*Dataset content:*
::::

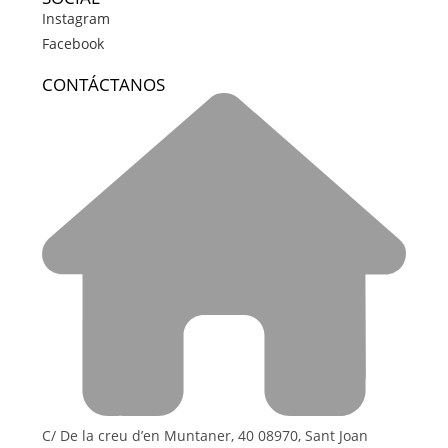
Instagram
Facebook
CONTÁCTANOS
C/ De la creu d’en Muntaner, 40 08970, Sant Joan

::::

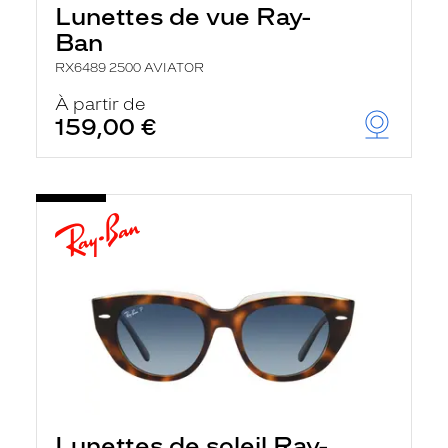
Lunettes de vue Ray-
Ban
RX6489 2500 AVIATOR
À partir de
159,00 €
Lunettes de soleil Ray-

::::

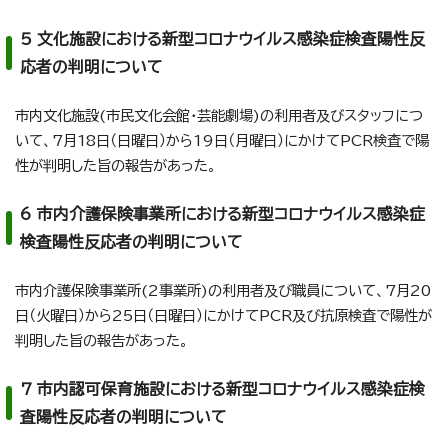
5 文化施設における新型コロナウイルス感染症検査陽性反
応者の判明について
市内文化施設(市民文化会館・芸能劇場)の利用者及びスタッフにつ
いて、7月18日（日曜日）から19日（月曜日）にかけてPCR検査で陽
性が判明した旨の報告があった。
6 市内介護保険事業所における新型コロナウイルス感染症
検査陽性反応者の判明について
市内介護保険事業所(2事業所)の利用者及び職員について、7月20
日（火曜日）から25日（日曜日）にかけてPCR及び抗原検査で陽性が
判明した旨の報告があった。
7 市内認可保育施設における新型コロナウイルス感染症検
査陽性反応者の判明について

::::

Whenever the word "Lunettes" turns up in a line of the listing above, copy the line.

*Solution for this problem:*
Lunettes de vue Ray-
Lunettes de soleil Ray-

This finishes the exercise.